Glenn A Knight

Glenn A Knight
In my study

Saturday, November 8, 2008

The Republican Future

I just posted here an article by David Drake, author of Hammer's Slammers, Lord of the Isles, and Some Golden Harbor, as well as many other science fiction and fantasy novels. Dave is a terrific writer, and I've known him for many years. But that's not why I posted his reflections on the Republican Party. Dave's writing skills make the article a pleasure to read, but the main reason I wanted to post Dave's piece is that it expresses so well my own feelings, and those of a lot of other former Republicans.

In the movie A River Runs through It, the narrator notes that his father, a Presbyterian minister, used to say that Methodists were Baptists who could read. (By the way, as far as I can tell, the line does not appear in the story on which the movie was based.) For some years now, I have referred to myself as a Republican who can read. This was my way of distinguishing myself from the ignorant, superstitious, anti-intellectuals who have come to dominate the Republican Party.

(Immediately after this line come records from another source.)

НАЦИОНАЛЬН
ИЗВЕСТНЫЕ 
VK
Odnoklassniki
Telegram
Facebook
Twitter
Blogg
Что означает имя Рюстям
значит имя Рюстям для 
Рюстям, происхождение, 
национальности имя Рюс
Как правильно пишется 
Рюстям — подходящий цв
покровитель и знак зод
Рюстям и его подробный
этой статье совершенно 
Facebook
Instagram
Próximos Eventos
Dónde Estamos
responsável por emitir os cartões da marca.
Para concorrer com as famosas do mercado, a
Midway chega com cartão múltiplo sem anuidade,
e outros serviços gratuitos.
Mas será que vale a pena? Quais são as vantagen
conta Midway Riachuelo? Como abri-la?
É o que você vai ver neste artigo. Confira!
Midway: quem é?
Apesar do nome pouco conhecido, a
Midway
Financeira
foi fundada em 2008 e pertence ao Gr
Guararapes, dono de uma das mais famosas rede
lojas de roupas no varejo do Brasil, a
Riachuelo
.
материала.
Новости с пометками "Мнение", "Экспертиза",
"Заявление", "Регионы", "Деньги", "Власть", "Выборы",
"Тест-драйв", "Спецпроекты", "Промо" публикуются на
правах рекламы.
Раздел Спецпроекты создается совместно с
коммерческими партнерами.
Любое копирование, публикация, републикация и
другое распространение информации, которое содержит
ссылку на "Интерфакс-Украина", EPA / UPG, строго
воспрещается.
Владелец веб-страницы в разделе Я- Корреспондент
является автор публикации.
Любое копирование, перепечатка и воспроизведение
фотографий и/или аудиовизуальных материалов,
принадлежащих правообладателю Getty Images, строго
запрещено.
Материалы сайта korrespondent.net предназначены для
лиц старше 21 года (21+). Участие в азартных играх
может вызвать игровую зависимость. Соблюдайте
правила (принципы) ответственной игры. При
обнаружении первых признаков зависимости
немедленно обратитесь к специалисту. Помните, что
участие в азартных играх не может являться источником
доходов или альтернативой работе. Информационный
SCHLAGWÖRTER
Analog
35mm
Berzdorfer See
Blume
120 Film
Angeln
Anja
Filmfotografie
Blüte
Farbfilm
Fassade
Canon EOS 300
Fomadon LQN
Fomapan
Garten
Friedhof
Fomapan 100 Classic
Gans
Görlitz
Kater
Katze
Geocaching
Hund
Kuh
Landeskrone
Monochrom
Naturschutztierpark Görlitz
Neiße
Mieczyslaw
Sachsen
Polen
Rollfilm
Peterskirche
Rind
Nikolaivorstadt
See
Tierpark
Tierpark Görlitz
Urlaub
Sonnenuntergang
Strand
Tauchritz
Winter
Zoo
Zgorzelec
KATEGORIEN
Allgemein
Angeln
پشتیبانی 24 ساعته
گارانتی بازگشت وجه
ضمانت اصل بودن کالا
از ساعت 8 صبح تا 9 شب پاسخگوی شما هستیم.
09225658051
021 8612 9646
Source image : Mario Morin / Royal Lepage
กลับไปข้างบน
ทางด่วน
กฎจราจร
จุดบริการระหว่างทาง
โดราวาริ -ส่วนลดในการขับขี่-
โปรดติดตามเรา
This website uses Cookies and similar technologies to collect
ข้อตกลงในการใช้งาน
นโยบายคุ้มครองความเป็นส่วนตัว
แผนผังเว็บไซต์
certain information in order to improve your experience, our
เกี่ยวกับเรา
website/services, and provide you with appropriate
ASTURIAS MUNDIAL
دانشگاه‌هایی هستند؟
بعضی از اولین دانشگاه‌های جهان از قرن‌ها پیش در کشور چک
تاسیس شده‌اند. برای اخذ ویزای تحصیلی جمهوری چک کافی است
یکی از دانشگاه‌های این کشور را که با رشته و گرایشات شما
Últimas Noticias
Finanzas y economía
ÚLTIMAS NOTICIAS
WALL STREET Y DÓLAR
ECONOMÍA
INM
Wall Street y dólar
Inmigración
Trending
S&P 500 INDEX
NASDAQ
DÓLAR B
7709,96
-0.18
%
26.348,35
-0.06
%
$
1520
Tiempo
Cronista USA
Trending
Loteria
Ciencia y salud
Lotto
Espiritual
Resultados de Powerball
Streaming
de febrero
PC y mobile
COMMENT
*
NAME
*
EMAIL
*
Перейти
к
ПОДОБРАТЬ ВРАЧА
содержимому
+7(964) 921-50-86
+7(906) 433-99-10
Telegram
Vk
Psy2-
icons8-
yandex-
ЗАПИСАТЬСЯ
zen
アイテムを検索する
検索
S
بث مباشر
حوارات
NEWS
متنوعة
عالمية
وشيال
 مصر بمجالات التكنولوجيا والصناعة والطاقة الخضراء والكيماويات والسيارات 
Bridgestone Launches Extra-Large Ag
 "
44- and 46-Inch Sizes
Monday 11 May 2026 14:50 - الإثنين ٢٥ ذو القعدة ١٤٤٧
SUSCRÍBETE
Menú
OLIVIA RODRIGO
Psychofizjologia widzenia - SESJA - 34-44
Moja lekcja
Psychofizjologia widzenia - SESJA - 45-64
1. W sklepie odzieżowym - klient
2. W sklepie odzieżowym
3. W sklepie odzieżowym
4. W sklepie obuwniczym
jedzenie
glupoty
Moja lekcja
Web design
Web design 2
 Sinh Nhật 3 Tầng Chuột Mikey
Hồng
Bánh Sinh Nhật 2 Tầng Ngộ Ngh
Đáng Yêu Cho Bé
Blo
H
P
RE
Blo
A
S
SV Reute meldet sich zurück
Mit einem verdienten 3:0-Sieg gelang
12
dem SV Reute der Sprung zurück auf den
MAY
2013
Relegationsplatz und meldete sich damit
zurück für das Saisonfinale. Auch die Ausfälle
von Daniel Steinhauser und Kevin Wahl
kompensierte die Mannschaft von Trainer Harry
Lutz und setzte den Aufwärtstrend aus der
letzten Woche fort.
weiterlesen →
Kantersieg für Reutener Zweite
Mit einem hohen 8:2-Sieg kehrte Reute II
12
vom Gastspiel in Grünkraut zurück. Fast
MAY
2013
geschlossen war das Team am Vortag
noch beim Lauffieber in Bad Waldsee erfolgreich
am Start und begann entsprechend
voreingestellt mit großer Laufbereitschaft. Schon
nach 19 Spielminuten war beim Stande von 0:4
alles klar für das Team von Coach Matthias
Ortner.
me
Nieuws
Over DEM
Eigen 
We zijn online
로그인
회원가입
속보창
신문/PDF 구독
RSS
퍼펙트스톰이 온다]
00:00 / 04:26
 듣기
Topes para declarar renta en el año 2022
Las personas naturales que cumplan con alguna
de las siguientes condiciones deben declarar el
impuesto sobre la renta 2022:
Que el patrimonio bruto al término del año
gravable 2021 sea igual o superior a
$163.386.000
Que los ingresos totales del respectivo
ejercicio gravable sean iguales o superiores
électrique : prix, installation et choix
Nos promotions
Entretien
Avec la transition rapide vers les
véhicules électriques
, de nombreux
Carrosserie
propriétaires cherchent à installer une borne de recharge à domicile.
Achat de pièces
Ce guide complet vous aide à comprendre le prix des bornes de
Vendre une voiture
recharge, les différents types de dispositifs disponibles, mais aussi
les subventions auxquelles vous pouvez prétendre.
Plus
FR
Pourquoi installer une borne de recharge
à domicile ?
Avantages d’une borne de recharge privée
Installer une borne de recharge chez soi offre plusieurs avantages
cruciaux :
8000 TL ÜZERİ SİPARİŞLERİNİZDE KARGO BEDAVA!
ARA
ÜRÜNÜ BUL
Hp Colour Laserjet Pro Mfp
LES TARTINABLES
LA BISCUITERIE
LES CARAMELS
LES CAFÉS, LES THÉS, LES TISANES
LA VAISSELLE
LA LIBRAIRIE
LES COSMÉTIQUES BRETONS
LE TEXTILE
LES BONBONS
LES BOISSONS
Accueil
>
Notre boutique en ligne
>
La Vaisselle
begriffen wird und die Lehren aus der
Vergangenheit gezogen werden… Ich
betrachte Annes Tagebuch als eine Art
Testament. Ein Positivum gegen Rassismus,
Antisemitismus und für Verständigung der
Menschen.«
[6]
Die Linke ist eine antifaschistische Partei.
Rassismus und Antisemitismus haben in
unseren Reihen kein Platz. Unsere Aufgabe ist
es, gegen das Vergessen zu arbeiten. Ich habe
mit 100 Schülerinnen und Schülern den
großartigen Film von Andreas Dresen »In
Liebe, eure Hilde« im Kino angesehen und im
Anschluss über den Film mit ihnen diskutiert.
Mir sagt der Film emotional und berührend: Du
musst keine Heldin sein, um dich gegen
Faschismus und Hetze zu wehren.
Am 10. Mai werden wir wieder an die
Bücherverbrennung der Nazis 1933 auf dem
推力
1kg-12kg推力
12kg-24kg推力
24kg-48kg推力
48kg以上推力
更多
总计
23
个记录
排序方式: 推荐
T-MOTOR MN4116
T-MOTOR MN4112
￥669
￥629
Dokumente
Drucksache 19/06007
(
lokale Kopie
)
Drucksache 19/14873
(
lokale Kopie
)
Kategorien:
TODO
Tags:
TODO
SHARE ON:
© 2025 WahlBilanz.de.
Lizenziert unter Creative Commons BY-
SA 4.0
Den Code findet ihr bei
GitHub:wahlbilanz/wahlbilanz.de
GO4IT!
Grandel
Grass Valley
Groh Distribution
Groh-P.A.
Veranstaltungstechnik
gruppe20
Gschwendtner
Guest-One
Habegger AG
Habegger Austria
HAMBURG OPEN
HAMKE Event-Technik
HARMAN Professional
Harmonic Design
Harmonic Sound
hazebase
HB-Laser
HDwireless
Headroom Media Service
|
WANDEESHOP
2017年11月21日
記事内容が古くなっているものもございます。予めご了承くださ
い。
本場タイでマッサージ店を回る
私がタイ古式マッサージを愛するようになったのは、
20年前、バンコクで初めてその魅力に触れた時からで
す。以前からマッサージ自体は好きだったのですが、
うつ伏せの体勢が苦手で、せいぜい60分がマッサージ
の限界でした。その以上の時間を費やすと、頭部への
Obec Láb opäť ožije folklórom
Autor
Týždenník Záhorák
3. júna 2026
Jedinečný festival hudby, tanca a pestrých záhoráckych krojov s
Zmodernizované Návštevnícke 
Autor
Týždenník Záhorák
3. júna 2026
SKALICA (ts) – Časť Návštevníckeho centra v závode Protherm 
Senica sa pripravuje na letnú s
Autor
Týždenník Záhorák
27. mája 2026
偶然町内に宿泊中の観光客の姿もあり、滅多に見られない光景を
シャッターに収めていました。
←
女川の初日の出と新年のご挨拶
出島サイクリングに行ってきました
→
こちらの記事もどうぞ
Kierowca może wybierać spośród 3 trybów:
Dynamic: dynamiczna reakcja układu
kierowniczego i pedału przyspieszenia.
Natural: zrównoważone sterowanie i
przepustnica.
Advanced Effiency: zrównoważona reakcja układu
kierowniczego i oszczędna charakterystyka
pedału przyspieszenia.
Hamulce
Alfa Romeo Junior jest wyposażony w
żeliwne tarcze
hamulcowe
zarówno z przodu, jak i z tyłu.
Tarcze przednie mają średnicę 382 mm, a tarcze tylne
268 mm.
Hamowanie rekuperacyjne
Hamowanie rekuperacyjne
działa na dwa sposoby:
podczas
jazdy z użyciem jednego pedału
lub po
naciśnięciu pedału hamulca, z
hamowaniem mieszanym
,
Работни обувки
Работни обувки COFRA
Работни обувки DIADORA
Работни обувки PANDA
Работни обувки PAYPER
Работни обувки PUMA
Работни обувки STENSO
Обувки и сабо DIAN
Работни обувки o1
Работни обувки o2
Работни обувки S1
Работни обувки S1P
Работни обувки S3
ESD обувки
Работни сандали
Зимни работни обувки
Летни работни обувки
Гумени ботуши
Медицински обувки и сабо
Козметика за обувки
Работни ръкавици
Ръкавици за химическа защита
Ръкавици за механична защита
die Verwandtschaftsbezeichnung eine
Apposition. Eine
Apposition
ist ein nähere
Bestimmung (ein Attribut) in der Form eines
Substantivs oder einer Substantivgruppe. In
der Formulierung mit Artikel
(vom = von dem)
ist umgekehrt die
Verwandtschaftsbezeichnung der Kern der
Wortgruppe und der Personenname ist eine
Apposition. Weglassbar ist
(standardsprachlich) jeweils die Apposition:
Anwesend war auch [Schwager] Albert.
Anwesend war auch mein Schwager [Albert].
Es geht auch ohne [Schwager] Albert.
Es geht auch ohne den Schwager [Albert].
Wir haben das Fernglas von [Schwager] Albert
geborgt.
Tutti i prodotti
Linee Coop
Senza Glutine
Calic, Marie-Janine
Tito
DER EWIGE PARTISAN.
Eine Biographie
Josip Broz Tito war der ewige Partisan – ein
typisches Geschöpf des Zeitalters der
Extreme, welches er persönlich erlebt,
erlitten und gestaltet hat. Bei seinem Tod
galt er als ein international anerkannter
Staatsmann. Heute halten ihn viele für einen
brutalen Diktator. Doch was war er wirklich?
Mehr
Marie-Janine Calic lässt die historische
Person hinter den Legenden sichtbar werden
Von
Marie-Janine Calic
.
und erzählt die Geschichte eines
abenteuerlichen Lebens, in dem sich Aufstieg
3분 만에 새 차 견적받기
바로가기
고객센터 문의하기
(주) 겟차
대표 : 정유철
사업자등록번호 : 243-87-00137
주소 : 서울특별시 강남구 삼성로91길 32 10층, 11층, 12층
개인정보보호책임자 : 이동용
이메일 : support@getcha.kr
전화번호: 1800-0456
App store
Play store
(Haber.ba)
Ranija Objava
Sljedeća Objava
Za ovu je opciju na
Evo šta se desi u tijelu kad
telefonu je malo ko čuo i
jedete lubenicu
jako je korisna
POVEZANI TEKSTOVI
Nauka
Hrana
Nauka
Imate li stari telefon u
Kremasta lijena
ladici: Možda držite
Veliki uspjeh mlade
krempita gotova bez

In the history of American politics, stupidity has not been a monopoly of the Republican Party. In fact, for most of the twentieth century, the center of ignorance and superstition was the Southern Democratic party. The Democrats, after all, nominated William Jennings Bryan for President, and were represented in Congress by such paragons as Theodore Bilbo, Huey Long, and James Eastland. It was the movement of white southern Democrats to the Republican party in the wake of the civil rights revolution that transformed the GOP into the party of medieval superstition. Oddly enough, it was Richard Nixon, that most intellectual of Republican Presidents, who decided to exploit the disaffection of southerners from the Democratic Party.

In the wake of Barack Obama's victory, the Republican Party has some serious decisions to make. The GOP may be on the path to permanent minority and irrelevance trodden by the Federalists and the Whigs. Avoiding that dead end road will require good decisions - decisions of a quality we can't expect from Sarah Palin and her ilk.